Even after the recent downward review of the bank charges, the truth is that RTGSs (and people looking to access their cash have to make a lot of them) at $3 a transaction, are still quite expensive to do. And ofcourse EcoCash still charges the sender up to $7 for a $100 transfer to an unregistered number and a recipient $3 to cash it out – $10 transaction fees in total (see tariffs here).
The sad thing is that there’s a way to avoid these heavy bank charges. The awareness of how is just very low.
I hope this article is going to be very clear about how. If it’s not clear enough, please help me out by pointing out what I can simplify further or even just how we can help increase the awareness. Here goes:
There’s mobile money service that almost all banks offer. It’s almost like EcoCash but it uses ZimSwitch’s ZIPIT technology.

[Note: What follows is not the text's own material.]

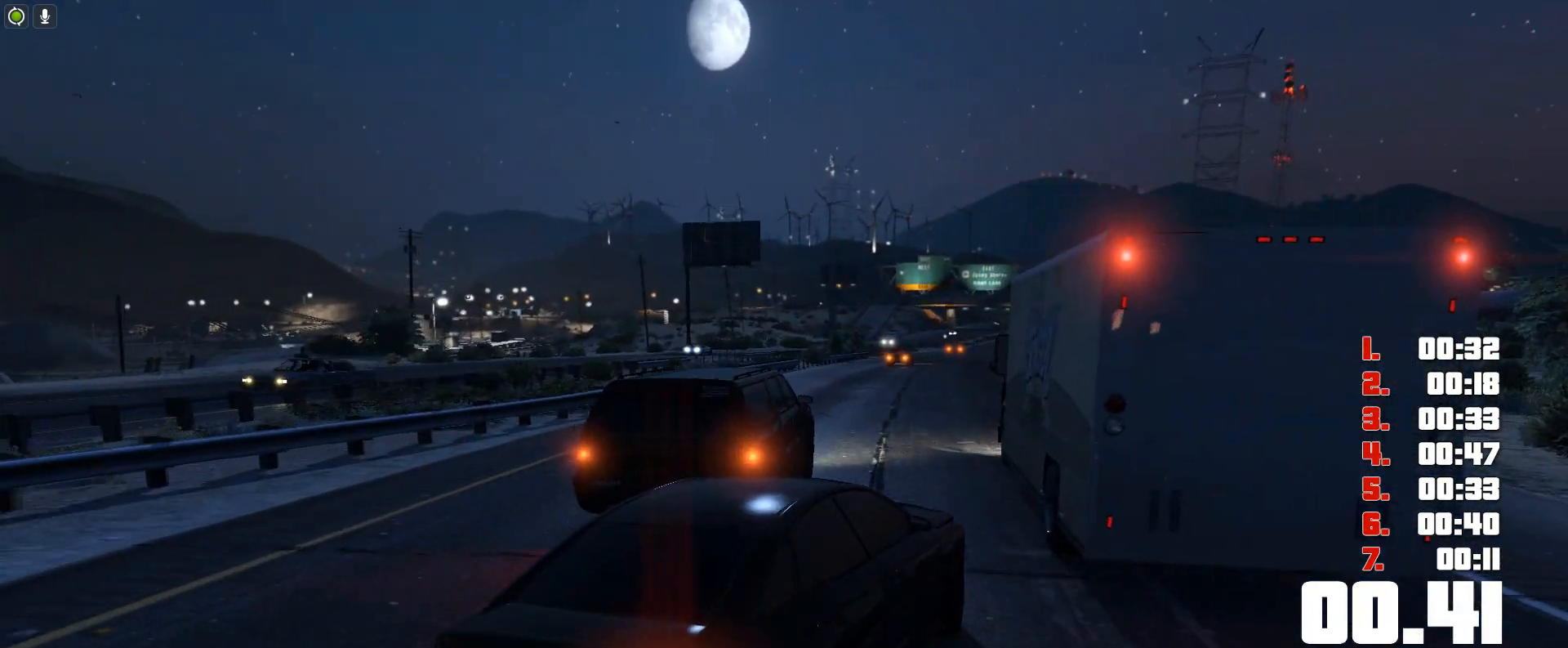
{"keys": ["up"], "events": []}
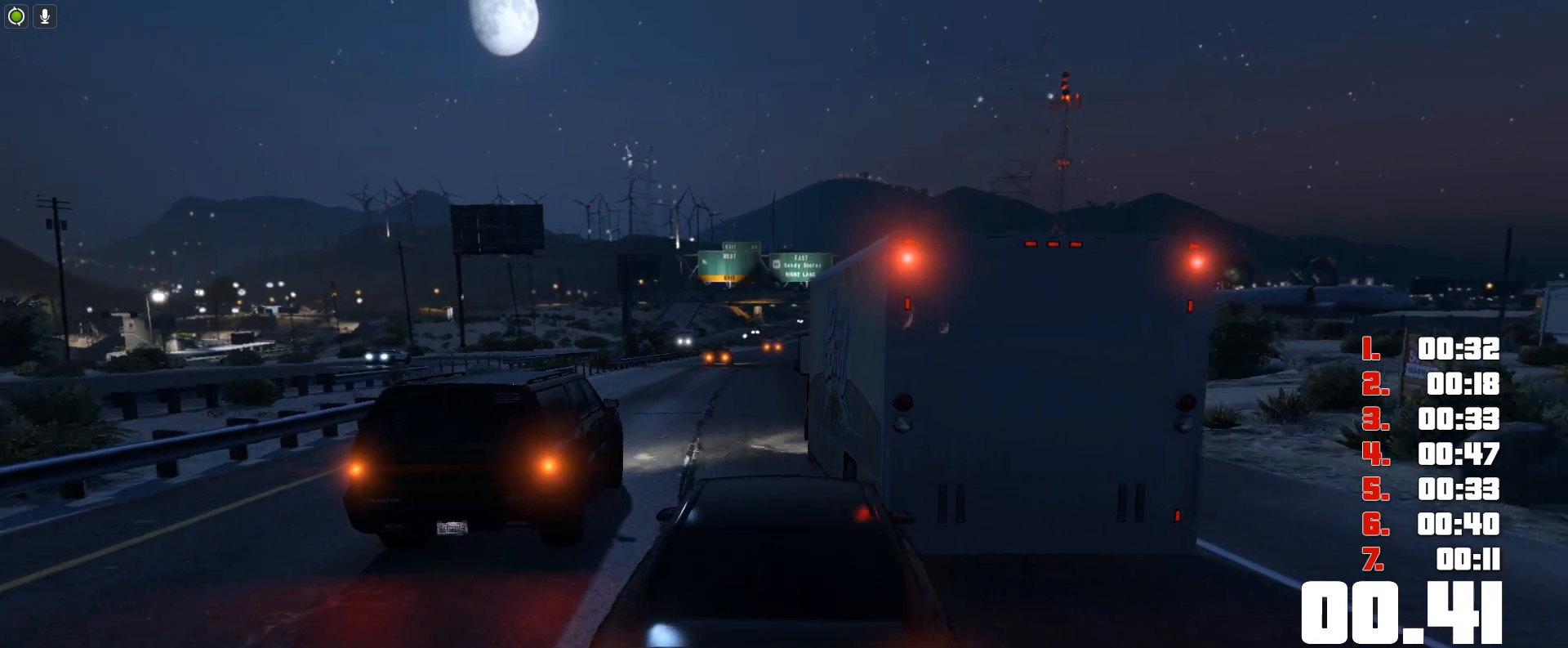
{"keys": ["up"], "events": []}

What ZIPIT is and why it’s a big deal
- Almost every bank has a mobile money service (you can call it mobile banking) that you can access via your mobile phone’s USSD just like EcoCash and Telecash. It’s a big deal for 2 reasons:
- The first is that you can transfer as much as $10,000 to almost any bank account in Zimbabwe for just a flat fee of about $1
- The second reason is that all transfers go through instantly so no more waiting days for RTGSs to go through.
- You can use the service for other things as well like buying airtime and paying bills.
- Each bank has a different name/brand for it but it’s just the same ZIPIT service at the core.
For example, CABS calls it Textacash, FBC calls it Mobile Moola, at CBZ it’s CBZ Touch, at MetBank MetClick and so on. But essentially when you approach your bank, you want to ask them about their new phone USSD based banking. (don’t mention ZIPIT as some tellers will give you a blank stare – I had that experience at NMB.)
- To start using the service you simply enable mobile banking on your existing bank account by signing up at your bank. Kind of the same same way enabled internet banking on your account.
- If, however, you happen to not have a bank account at all, then just pick a bank and sign up for a mobile banking account. It’s not hard to get like the traditional bank account – they won’t ask for your grandmother’s birth certificate. All you will need is your ID.
- Once your account is enabled for this service, you can use your bank’s USSD code to start transferring money from your phone.
Here’s the list of banks and their USSD codes.
|Bank||USSD Code||Send Money|
|POSB (NetOne & Telecel)||*222#||Yes|
Updated 11 December 2016. Added Steward Bank to the list.
- To send money, for example using the POSB service, dial *223# and select ZIPIT, then select bank, then amount…
Ofcourse once the money has been transferred to you, you need to avoid withdrawing the cash as this will only attract the ridiculous charges by the banks ($4 I was charged by NMB last week for withdrawing $70). Use plastic money instead to enjoy the RBZ review charges.
Why you didn’t know about this yet
I personally think it’s because, even though this is one service – a ZIPIT service – the banks have different brands front it and they explain the service differently. CBZ for example are pushing the app angle very strongly. We hear NMB are planning the same.
Maybe banks should present consumers with the same message. Or maybe Zimswitch needs to do the marketing on behalf of the banks underscoring how this is the same simple way to transfer money. Or maybe, one clever bank needs to own the message and have the market all flocking to them.